▸ Textauszug
Landesregierung gefährdet Schutz von Gewaltopfern
Jenny Salzwedel: Wegschauen ist für uns keine Option
Der Aktionstag gegen Gewalt an Frauen lenkt den Fokus auf dieses allgegenwärtige und doch oft totgeschwiegene Thema. Die stellvertretende Landesvorsitzende der Linken Brandenburg, Yasmin Kirsten erklärt dazu:
„Zwei Drittel der Opfer häuslicher Gewalt in Brandenburg sind Frauen – und die Polizei geht von einer hohen Dunkelziffer aus. Partnerschaftliche und sexualisierte Gewalt gegen Frauen ist noch immer Alltag – und sie nimmt sogar zu. Als Gesellschaft müssen wir alles tun, um die Täter zu ächten und Opfer zu schützen!

[Fernerkundungs-Detektionsdaten]

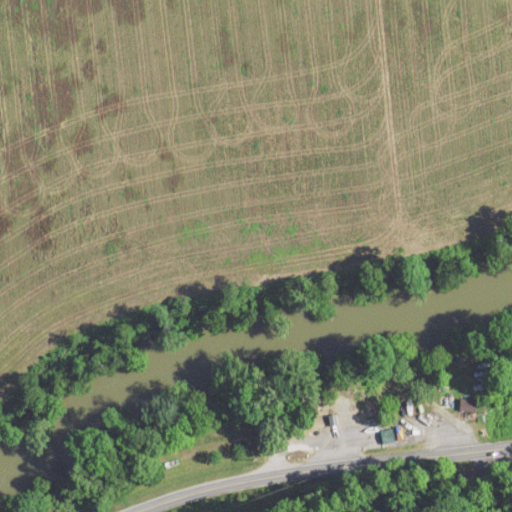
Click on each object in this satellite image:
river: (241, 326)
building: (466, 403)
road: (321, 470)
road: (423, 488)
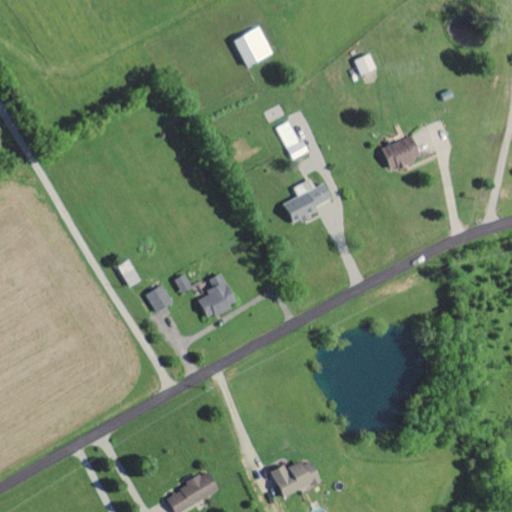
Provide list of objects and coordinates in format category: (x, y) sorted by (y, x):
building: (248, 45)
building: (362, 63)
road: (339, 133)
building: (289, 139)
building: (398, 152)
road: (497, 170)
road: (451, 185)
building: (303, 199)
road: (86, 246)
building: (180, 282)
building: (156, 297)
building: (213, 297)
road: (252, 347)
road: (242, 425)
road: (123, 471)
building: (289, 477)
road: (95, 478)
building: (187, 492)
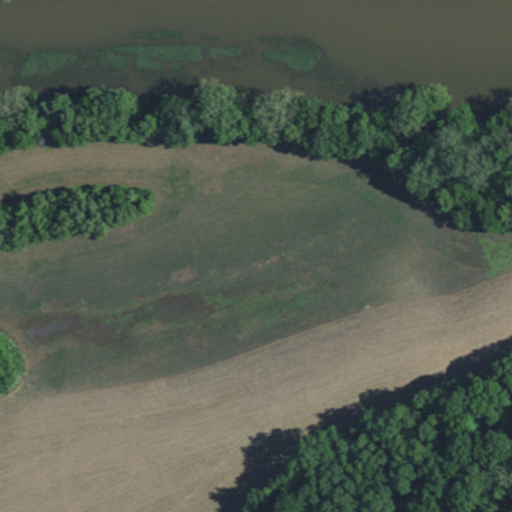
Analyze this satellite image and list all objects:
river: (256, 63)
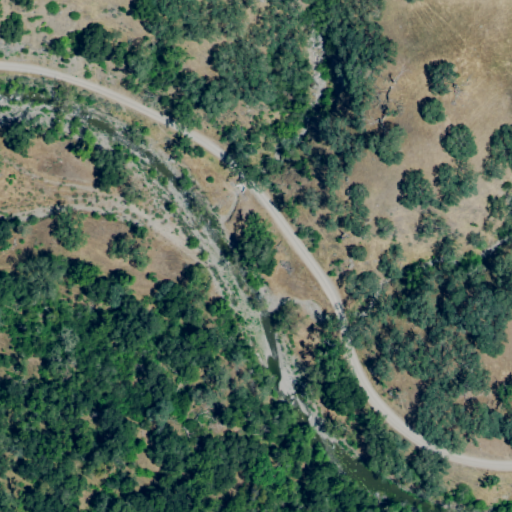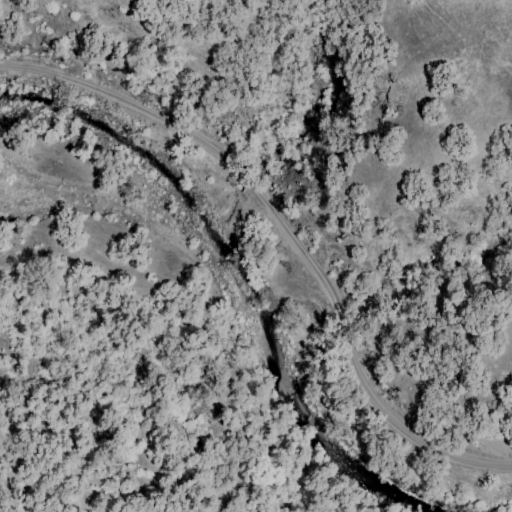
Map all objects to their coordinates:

▸ Material erkunden
a. Schreibe den Textauszug über Gewalt an Frauen von „Landesregierung gefährdet Schutz“ bis „Opfer zu schützen!“ neu und benenne darin „Brandenburg“ überall in „Thüringen“ um.
b. Beantworte anhand des Textauszugs die folgenden Fragen.
(i) Welches Amt hat Yasmin Kirsten inne?
(ii) Welcher Anteil der Opfer häuslicher Gewalt in Brandenburg sind Frauen?
(iii) Wovon geht die Polizei aus?

▸ Erwartete Antworten
a.
Landesregierung gefährdet Schutz von Gewaltopfern
Jenny Salzwedel: Wegschauen ist für uns keine Option
Der Aktionstag gegen Gewalt an Frauen lenkt den Fokus auf dieses allgegenwärtige und doch oft totgeschwiegene Thema. Die stellvertretende Landesvorsitzende der Linken Thüringen, Yasmin Kirsten erklärt dazu:
„Zwei Drittel der Opfer häuslicher Gewalt in Thüringen sind Frauen – und die Polizei geht von einer hohen Dunkelziffer aus. Partnerschaftliche und sexualisierte Gewalt gegen Frauen ist noch immer Alltag – und sie nimmt sogar zu. Als Gesellschaft müssen wir alles tun, um die Täter zu ächten und Opfer zu schützen!

b.
(i) Sie ist stellvertretende Landesvorsitzende der Linken Brandenburg.
(ii) Zwei Drittel.
(iii) Von einer hohen Dunkelziffer.